Function: _def_realbitprecision
Class: default
Section: default
C-Name: sd_realbitprecision
Prototype:
Help:
Doc: the number of significant bits used to convert exact inputs given to
 transcendental functions (see \secref{se:trans}), or to create
 absolute floating point constants (input as \kbd{1.0} or \kbd{Pi} for
 instance). Unless you tamper with the \tet{format} default, this is also
 the number of significant bits used to print a \typ{REAL} number;
 \kbd{format} will override this latter behavior, and allow you to have a
 large internal precision while outputting few digits for instance.

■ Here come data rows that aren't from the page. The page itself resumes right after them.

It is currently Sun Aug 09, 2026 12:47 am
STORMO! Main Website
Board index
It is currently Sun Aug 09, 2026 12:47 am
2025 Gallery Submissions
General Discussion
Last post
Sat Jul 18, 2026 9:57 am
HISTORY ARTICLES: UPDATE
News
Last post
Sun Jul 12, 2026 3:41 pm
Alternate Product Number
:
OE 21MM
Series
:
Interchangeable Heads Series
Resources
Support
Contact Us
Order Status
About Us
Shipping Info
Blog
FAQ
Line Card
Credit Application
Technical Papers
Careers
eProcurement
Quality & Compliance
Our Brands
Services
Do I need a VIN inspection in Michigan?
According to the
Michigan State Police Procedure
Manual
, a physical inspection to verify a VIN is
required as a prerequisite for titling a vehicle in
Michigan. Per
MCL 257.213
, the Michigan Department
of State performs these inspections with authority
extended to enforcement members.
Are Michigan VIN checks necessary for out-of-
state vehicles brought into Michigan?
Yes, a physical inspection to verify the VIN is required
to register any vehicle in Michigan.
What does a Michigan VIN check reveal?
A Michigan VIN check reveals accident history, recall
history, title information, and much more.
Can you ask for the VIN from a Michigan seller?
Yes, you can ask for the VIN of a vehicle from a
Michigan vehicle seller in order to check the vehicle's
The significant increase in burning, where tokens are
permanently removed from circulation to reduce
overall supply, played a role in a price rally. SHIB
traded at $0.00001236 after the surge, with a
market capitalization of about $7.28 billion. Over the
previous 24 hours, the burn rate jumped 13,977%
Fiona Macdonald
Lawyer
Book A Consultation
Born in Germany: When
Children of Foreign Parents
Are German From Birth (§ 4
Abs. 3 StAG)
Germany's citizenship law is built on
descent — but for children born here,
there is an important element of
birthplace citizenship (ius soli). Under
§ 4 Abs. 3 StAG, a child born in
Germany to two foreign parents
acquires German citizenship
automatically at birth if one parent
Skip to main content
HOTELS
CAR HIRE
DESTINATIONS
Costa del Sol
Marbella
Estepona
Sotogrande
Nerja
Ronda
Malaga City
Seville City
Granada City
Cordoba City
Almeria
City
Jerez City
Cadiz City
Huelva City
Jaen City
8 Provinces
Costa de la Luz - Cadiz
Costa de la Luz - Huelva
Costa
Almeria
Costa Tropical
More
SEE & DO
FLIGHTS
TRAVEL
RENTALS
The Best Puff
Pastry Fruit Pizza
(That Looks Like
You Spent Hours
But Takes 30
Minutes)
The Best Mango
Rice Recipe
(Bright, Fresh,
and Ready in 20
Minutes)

 Note that most PARI's functions currently handle precision on a word basis (by
 increments of 32 or 64 bits), hence bit precision may be a little larger
 than the number of bits you expected. For instance to get 10 bits of
 precision, you need one word of precision which, on a 64-bit machine,
 correspond to 64 bits. To make things even more confusing, this internal bit
 accuracy is converted to decimal digits when printing floating point numbers:
 now 64 bits correspond to 19 printed decimal digits
 ($19 <  \log_{10}(2^{64}) < 20$).

 The value returned when typing \kbd{default(realbitprecision)} is the internal
 number of significant bits, not the number of printed decimal digits:
 \bprog
 ? default(realbitprecision, 10)
 ? \pb
       realbitprecision = 64 significant bits
 ? default(realbitprecision)
 %1 = 64
 ? \p
       realprecision = 3 significant digits
 ? default(realprecision)
 %2 = 19
 @eprog\noindent Note that \tet{realprecision} and \kbd{\bs p} allow
 to view and manipulate the internal precision in decimal digits.

 The default value is \kbd{128}, resp.~\kbd{96}, on a 64-bit, resp~.32-bit,
 machine.